On the day my surgery was completed, I was resting comfortably in my room, and I asked the nurse to help me get into a chair. I’d tried walking once earlier in the day, managed to get a few steps in, but then had to rest as I became lightheaded. Now late in the day, my wife was back home and I was alone in the room and wanted to see how I felt out of bed. I walked to the chair with the nurse’s assistance, felt OK, and she left the room.
A few minutes later, I started feeling lightheaded again. I pressed the nurse call button, the light turned red on the device, and I waited. However, I was rapidly starting to feel worse. Sweating. I felt as if I was going to pass out. An agonizing few minutes or so after I pressed the button, she came in and, with assistance, got me back to bed where I felt better.
I probably pressed the nurse call button six separate times over my brief one-night hospital stay, but this was the only one where time really mattered.
When Seconds Count
Let me share with you what was going through my mind during those few minutes. I was worried. I didn’t want to pass out. I was worried my blood pressure was dropping precipitously. I tried pressing the button again and again, hoping irrationally that doing so would make my nurse respond faster. I stared at the door waiting for her, or anyone, to walk by or in. I was incredibly vulnerable at this point as I could not get up by myself, and I could not do anything to help myself. I had no idea when someone would recognize the situation. The seconds ticked by slowly, and I felt worse and worse.

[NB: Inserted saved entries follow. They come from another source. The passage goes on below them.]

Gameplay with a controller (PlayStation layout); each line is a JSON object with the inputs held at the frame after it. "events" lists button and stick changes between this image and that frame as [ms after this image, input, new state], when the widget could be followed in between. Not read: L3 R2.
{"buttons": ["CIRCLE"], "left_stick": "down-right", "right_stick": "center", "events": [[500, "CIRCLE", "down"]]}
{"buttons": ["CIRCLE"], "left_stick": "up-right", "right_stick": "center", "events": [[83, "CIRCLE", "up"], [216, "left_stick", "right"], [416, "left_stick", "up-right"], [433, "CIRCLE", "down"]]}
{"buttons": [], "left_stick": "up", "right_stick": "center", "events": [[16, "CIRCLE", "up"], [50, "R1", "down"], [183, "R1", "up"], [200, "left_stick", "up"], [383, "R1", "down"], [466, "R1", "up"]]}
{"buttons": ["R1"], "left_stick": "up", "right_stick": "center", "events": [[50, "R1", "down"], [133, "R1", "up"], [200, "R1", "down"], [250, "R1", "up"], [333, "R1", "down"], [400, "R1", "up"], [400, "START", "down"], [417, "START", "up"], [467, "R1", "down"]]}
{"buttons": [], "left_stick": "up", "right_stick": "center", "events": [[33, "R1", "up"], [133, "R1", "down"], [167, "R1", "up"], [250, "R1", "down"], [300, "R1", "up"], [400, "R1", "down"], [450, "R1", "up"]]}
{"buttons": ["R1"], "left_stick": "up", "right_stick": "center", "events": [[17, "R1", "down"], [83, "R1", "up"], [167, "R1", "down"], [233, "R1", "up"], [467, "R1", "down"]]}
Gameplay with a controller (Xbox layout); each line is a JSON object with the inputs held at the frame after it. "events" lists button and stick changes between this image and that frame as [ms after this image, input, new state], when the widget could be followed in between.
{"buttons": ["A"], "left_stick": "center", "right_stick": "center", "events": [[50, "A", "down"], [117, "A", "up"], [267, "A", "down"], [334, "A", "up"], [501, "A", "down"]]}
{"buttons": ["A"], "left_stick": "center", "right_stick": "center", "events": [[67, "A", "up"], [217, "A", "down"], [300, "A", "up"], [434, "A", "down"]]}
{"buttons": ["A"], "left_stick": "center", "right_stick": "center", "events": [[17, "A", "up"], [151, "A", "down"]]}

This hospital has a traditional nurse call system. When I pushed the button, a light lit up outside my room. There may have been some other notification mechanism, but I don’t believe the nurse was personally notified when I pushed the button. Someone had to be actively looking for the light, be in the area, and be free to act. The only way for the nurse to understand the intent of the button press was to have a person physically come into my room and ask me what was wrong.
If this hospital had Spok, I’m confident my experience would have been much different. When I pressed the button, the nurse would have been notified via a device (i.e. mobile phone) she was carrying. She could have quickly seen the notification even if she was in another patient’s room and then pressed a button to call the room phone or speaker to talk to me. I would have conveyed the urgency of the situation, and she would have immediately come to help. I would know that someone was on the way. And when I pressed the button another time to simply ask for more water, the nurse could talk to me and know quickly the request was non-urgent.
“Simple” Technology, Big Impact
Before my hospital stay I certainly knew about nurse call, understood the importance of quick responses, and could articulate the value, but I did not have full empathy for what patients feel like in these vulnerable, terrifying situations until this happened to me.
We have hundreds of hospitals where many thousands of patients every day are having better experiences every day because of Spok. It’s something that can be easy for us, and for other healthcare technology companies, to forget. Once our technology is installed, we’re not there at every moment, seeing it in action on patient floors and feeling the weight of its importance to patients like me.
This experience has helped me to remember that, even for solutions as “simple” as nurse call, we make a difference. What we do matters.